Stored items
————————
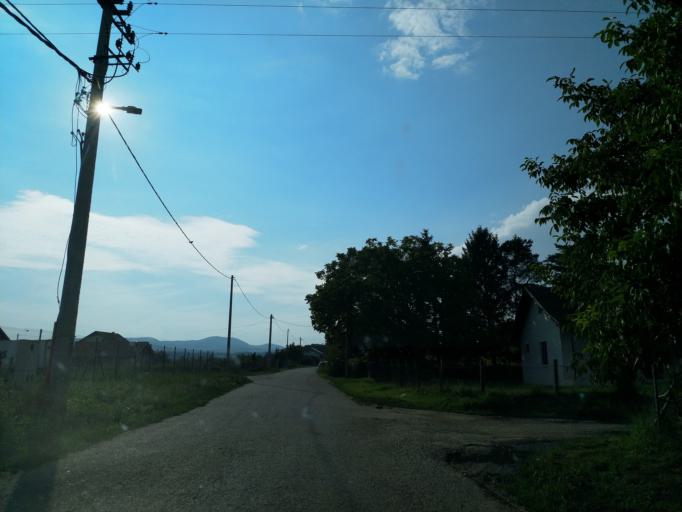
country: RS
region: Central Serbia
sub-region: Pomoravski Okrug
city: Jagodina
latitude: 43.9851
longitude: 21.2176
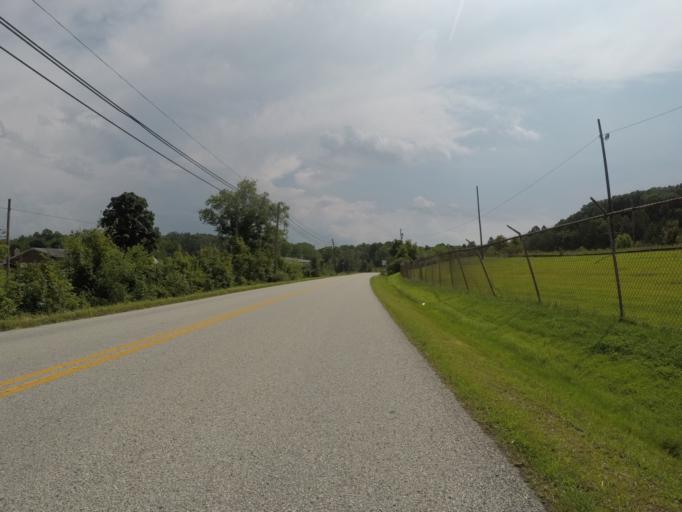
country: US
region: Kentucky
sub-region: Boyd County
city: Ironville
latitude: 38.4455
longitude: -82.7000
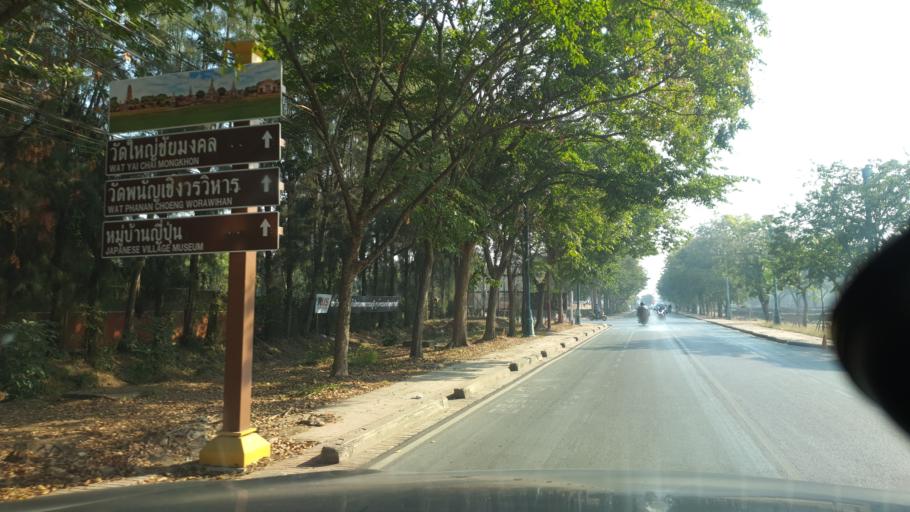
————————
• **AIM**
Output every line of the rows above exactly as they appear, leaving out the pictures.

• **WRITTEN SOLUTION**
country: RS
region: Central Serbia
sub-region: Pomoravski Okrug
city: Jagodina
latitude: 43.9851
longitude: 21.2176
country: US
region: Kentucky
sub-region: Boyd County
city: Ironville
latitude: 38.4455
longitude: -82.7000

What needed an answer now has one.